Georgia’s Capitol Isn’t Washington’s
This Week’s Courier Herald column:
I made the move to writing columns for print newspapers and online publications 12 years ago this month. The goal, then and now, was to try to bring a view of state government’s operations and workings to Georgia’s voters, citizens, and taxpayers.
Inherent in that goal but spoken less frequently is to differentiate the difference in how state government works from our Federal government in Washington and from our local cities and counties. Our attention span for these kinds of matters is growing narrower by the year, and too many Americans view all government as a one stop shop.
Each level of government has their own areas of primary responsibility. More to the point of this column, each also works very differently.

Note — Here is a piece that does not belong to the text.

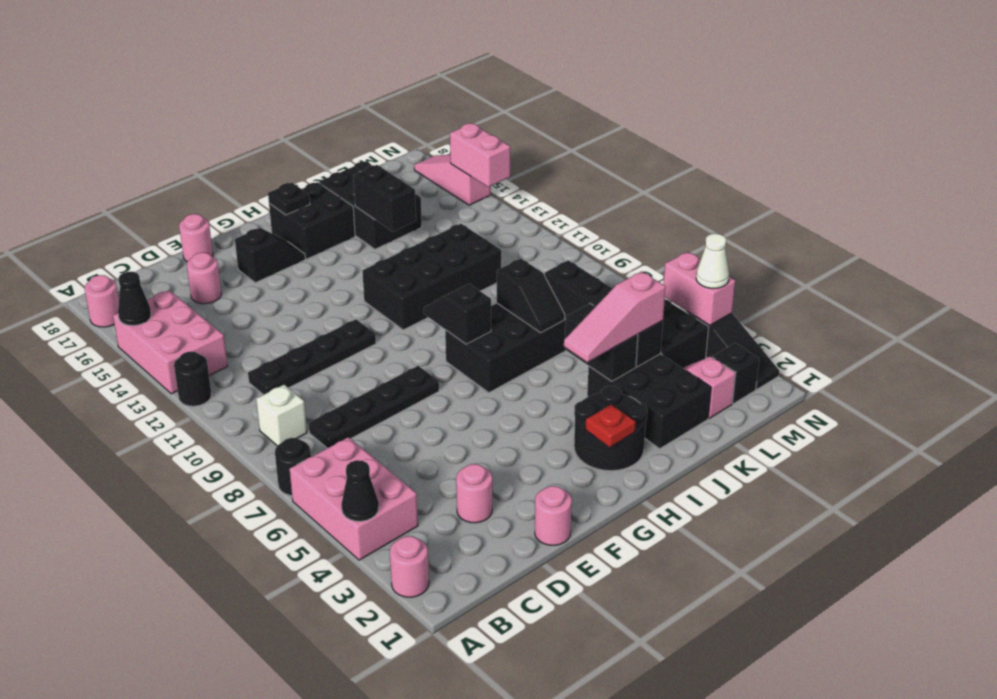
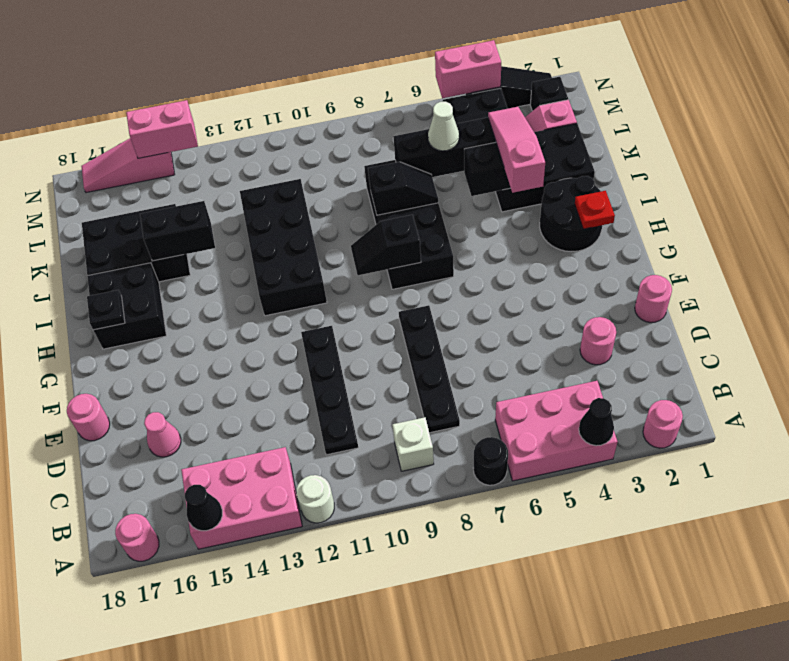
black 1x1 round brick [174,352,212,406] -> white 1x1 round brick [296,475,334,523]
pink 1x1 round brick [187,253,221,304] -> pink 1x1 cone [144,412,181,457]
black 1x2 slope [235,228,305,283] -> none
pink 1x3 slope [564,271,666,362] -> pink 1x3 slope turned to [488,107,545,193]
white 1x1 cone [696,234,729,288] -> white 1x1 cone moved to [428,102,459,151]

It’s easy to assume that because the federal government and Georgia’s state government both have an executive branch, two chambers combining to form a legislative branch, and a judicial branch, that they operate the same. In many technical ways, they do. In most practical applications, they’re night and day apart.

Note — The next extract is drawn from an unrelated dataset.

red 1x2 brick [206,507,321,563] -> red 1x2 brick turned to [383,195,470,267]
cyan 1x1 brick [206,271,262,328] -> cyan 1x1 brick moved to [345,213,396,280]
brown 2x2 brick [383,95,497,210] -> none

Those who govern us at the state level have burdens those in Congress do not. Specifically, states are forbidden to print money. They must balance their budget. Every year.
They’re also given a deadline to do this. There are no Christmas Eve omnibus bills passed months after the fiscal year has started in Georgia. Legislators have 40 business days, ordered at their choosing, to conduct their business.

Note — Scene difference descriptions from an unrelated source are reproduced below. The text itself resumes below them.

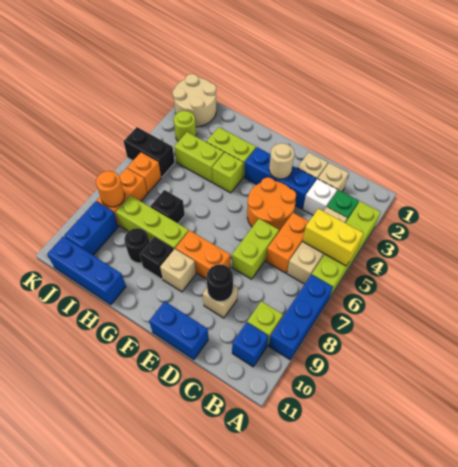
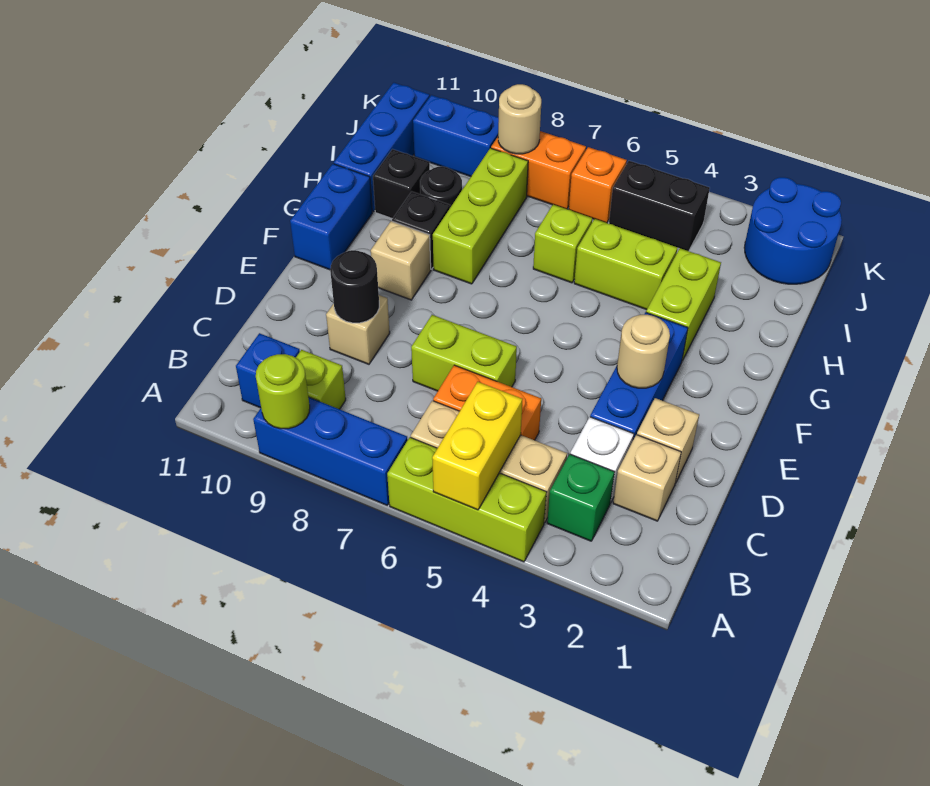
lime 1x4 brick [312,201,381,298] -> lime 1x3 brick [387,437,546,562]
orange 2x2 round brick [247,177,296,231] -> none
blue 1x2 brick [149,301,208,360] -> blue 1x2 brick moved to [290,164,372,270]
orange 1x2 brick [176,230,230,279] -> none
lime 1x1 brick [212,152,243,193] -> lime 1x1 brick moved to [533,205,592,283]
lime 1x2 brick [174,132,224,182] -> lime 1x2 brick turned to [574,219,677,310]
black 1x1 brick [150,190,185,223] -> black 1x1 brick moved to [373,149,430,219]
tan 2x2 round brick [172,74,216,127] -> blue 2x2 round brick [744,177,842,284]
lime 1x1 round brick [174,111,196,141] -> lime 1x1 round brick moved to [256,354,310,429]
black 1x2 brick [123,127,175,177] -> black 1x2 brick turned to [609,161,710,251]
orange 1x1 round brick [96,171,125,207] -> tan 1x1 round brick [498,84,541,154]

The budget process is generally open and transparent. The Governor submits his budget request during the first week of the legislative session.
Hearings are conducted over several days by the House and Senate Appropriations Committees, where each Agency publicly defends their requests. All committee meetings are livestreamed with recordings available anytime later as well on demand. It’s a permanent public record of these activities.
The House will then pass two budgets. The first is generally called the “supplemental” budget, also known as the “amended budget”, and it adjusts the budget passed the previous session for the current fiscal year. The State’s new year begins July 1st.
The amended budget adjusts spending up or down if needed based on actual tax revenues, as well as for unforeseen but immediate needs that were not known when the budget was set the prior year. The House will later pass the “big budget”, which is where most new spending and major adjustments are made.
The Senate then takes their turn, making adjustments to both the Governor’s plan and the House’s passed versions. Once each chamber has passed their own budget, a conference committee is formed with usually 3 members each of the House and Senate, and they work out their differences.
It’s a linear and predictable process. It gets the state’s major priorities funded and has kept the state with a AAA bond rating, the highest credit rating available, for the 25th consecutive year.
The sum of all this is that Georgia not only has to directly solve problems in education, transportation, and public safety, but it has to balance the books while doing so. Washington, on the other hand, gets to play a gridlock game in perpetuity while each side makes hyper-partisan speeches hoping to win the next election…to oversee more gridlock.
There is a much less wonky way to demonstrate the differences, as both the US House and Georgia House had to elect Speakers over the past week. Too much ink was spilled over the US House’s process, where Republicans couldn’t even unite behind their own candidate while Democrats cheered on their own nominee.
In Georgia, the nomination of Jon Burns within the House Caucus last month was the result of a contested election, but there was no drama from within the caucus when his name was placed in nomination before the full House. Nor was there drama from Georgia’s House Democrats.
Instead, Minority Leader James Beverly moved to elect Speaker Burns by acclimation. Thus, Jon Burns was elected Georgia’s Speaker unanimously, in bipartisan fashion.
That doesn’t mean that Democrats are weak, nor that there won’t be partisan fights in the near future over legislation and issues. It just means that when the goal is to get things done, picking a fight – even a symbolic one – just for the sake of it doesn’t build the good will that is often needed on both sides of the aisle to get real problems solved.
Washington could learn a lot from the way Georgia and most other states operate. I’ll settle for more citizens turning down the rhetoric they learn on the cable news channel of their choice, and watch and engage government at lower levels that function much better – and affect their lives more directly.